(Edit difference data)
★ ★ ★
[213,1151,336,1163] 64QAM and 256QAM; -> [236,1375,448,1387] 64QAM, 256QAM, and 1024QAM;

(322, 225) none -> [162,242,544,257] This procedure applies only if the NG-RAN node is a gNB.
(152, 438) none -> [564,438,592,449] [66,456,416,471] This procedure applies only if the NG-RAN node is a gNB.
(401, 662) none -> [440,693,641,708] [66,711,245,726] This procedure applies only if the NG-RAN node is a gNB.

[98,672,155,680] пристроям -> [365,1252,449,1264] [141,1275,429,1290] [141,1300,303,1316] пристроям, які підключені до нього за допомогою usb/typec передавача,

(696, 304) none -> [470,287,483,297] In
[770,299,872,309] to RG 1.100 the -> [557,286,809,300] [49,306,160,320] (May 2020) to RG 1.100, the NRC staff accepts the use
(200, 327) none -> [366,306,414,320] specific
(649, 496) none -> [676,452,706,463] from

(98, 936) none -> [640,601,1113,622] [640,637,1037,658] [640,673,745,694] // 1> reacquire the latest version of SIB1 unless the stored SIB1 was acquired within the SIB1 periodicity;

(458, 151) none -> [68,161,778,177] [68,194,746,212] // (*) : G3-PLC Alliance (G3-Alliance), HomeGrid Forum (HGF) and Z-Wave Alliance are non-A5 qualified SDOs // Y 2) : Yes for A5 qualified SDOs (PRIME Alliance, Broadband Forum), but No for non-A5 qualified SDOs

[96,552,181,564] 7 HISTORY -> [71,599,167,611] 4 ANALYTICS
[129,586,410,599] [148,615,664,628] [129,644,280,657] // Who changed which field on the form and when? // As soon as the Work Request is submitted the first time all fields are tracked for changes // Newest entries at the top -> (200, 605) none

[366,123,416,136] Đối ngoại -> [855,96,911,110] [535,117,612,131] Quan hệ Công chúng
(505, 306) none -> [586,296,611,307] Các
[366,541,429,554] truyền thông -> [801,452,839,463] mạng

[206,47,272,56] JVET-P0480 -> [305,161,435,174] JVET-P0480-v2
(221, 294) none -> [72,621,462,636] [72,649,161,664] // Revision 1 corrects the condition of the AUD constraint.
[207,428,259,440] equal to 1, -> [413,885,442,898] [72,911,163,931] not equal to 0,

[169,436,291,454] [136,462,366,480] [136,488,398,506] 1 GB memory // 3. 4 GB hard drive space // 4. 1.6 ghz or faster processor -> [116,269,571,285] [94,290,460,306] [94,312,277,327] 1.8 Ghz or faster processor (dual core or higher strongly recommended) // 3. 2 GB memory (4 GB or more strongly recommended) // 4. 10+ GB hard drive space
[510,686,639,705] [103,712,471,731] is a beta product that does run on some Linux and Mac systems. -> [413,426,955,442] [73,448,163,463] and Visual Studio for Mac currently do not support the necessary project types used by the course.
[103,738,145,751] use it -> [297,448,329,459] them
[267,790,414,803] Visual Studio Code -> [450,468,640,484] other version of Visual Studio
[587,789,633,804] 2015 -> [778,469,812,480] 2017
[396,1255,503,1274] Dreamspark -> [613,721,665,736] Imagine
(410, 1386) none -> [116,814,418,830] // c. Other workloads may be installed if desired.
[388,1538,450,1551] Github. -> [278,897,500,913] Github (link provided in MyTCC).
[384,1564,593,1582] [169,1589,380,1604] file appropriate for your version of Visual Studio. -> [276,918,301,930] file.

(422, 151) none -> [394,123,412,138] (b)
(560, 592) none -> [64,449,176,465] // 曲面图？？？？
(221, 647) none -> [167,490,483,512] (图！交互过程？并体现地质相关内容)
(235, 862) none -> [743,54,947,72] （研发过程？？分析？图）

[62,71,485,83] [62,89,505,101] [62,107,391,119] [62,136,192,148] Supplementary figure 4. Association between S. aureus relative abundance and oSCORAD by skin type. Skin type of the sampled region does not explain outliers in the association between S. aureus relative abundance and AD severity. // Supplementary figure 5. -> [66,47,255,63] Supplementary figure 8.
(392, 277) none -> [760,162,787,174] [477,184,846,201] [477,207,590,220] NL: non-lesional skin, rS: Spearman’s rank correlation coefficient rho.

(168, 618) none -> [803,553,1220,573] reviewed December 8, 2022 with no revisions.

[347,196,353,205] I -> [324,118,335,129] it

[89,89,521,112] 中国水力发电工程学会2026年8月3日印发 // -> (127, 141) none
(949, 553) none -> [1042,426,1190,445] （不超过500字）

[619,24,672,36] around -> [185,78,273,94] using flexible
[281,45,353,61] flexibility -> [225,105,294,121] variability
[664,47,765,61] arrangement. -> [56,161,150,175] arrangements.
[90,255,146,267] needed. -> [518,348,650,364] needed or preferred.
★ ★ ★
The records above need copying. Do it exactly.

[213,1151,336,1163] 64QAM and 256QAM; -> [236,1375,448,1387] 64QAM, 256QAM, and 1024QAM;

(322, 225) none -> [162,242,544,257] This procedure applies only if the NG-RAN node is a gNB.
(152, 438) none -> [564,438,592,449] [66,456,416,471] This procedure applies only if the NG-RAN node is a gNB.
(401, 662) none -> [440,693,641,708] [66,711,245,726] This procedure applies only if the NG-RAN node is a gNB.

[98,672,155,680] пристроям -> [365,1252,449,1264] [141,1275,429,1290] [141,1300,303,1316] пристроям, які підключені до нього за допомогою usb/typec передавача,

(696, 304) none -> [470,287,483,297] In
[770,299,872,309] to RG 1.100 the -> [557,286,809,300] [49,306,160,320] (May 2020) to RG 1.100, the NRC staff accepts the use
(200, 327) none -> [366,306,414,320] specific
(649, 496) none -> [676,452,706,463] from

(98, 936) none -> [640,601,1113,622] [640,637,1037,658] [640,673,745,694] // 1> reacquire the latest version of SIB1 unless the stored SIB1 was acquired within the SIB1 periodicity;

(458, 151) none -> [68,161,778,177] [68,194,746,212] // (*) : G3-PLC Alliance (G3-Alliance), HomeGrid Forum (HGF) and Z-Wave Alliance are non-A5 qualified SDOs // Y 2) : Yes for A5 qualified SDOs (PRIME Alliance, Broadband Forum), but No for non-A5 qualified SDOs

[96,552,181,564] 7 HISTORY -> [71,599,167,611] 4 ANALYTICS
[129,586,410,599] [148,615,664,628] [129,644,280,657] // Who changed which field on the form and when? // As soon as the Work Request is submitted the first time all fields are tracked for changes // Newest entries at the top -> (200, 605) none

[366,123,416,136] Đối ngoại -> [855,96,911,110] [535,117,612,131] Quan hệ Công chúng
(505, 306) none -> [586,296,611,307] Các
[366,541,429,554] truyền thông -> [801,452,839,463] mạng

[206,47,272,56] JVET-P0480 -> [305,161,435,174] JVET-P0480-v2
(221, 294) none -> [72,621,462,636] [72,649,161,664] // Revision 1 corrects the condition of the AUD constraint.
[207,428,259,440] equal to 1, -> [413,885,442,898] [72,911,163,931] not equal to 0,

[169,436,291,454] [136,462,366,480] [136,488,398,506] 1 GB memory // 3. 4 GB hard drive space // 4. 1.6 ghz or faster processor -> [116,269,571,285] [94,290,460,306] [94,312,277,327] 1.8 Ghz or faster processor (dual core or higher strongly recommended) // 3. 2 GB memory (4 GB or more strongly recommended) // 4. 10+ GB hard drive space
[510,686,639,705] [103,712,471,731] is a beta product that does run on some Linux and Mac systems. -> [413,426,955,442] [73,448,163,463] and Visual Studio for Mac currently do not support the necessary project types used by the course.
[103,738,145,751] use it -> [297,448,329,459] them
[267,790,414,803] Visual Studio Code -> [450,468,640,484] other version of Visual Studio
[587,789,633,804] 2015 -> [778,469,812,480] 2017
[396,1255,503,1274] Dreamspark -> [613,721,665,736] Imagine
(410, 1386) none -> [116,814,418,830] // c. Other workloads may be installed if desired.
[388,1538,450,1551] Github. -> [278,897,500,913] Github (link provided in MyTCC).
[384,1564,593,1582] [169,1589,380,1604] file appropriate for your version of Visual Studio. -> [276,918,301,930] file.

(422, 151) none -> [394,123,412,138] (b)
(560, 592) none -> [64,449,176,465] // 曲面图？？？？
(221, 647) none -> [167,490,483,512] (图！交互过程？并体现地质相关内容)
(235, 862) none -> [743,54,947,72] （研发过程？？分析？图）

[62,71,485,83] [62,89,505,101] [62,107,391,119] [62,136,192,148] Supplementary figure 4. Association between S. aureus relative abundance and oSCORAD by skin type. Skin type of the sampled region does not explain outliers in the association between S. aureus relative abundance and AD severity. // Supplementary figure 5. -> [66,47,255,63] Supplementary figure 8.
(392, 277) none -> [760,162,787,174] [477,184,846,201] [477,207,590,220] NL: non-lesional skin, rS: Spearman’s rank correlation coefficient rho.

(168, 618) none -> [803,553,1220,573] reviewed December 8, 2022 with no revisions.

[347,196,353,205] I -> [324,118,335,129] it

[89,89,521,112] 中国水力发电工程学会2026年8月3日印发 // -> (127, 141) none
(949, 553) none -> [1042,426,1190,445] （不超过500字）

[619,24,672,36] around -> [185,78,273,94] using flexible
[281,45,353,61] flexibility -> [225,105,294,121] variability
[664,47,765,61] arrangement. -> [56,161,150,175] arrangements.
[90,255,146,267] needed. -> [518,348,650,364] needed or preferred.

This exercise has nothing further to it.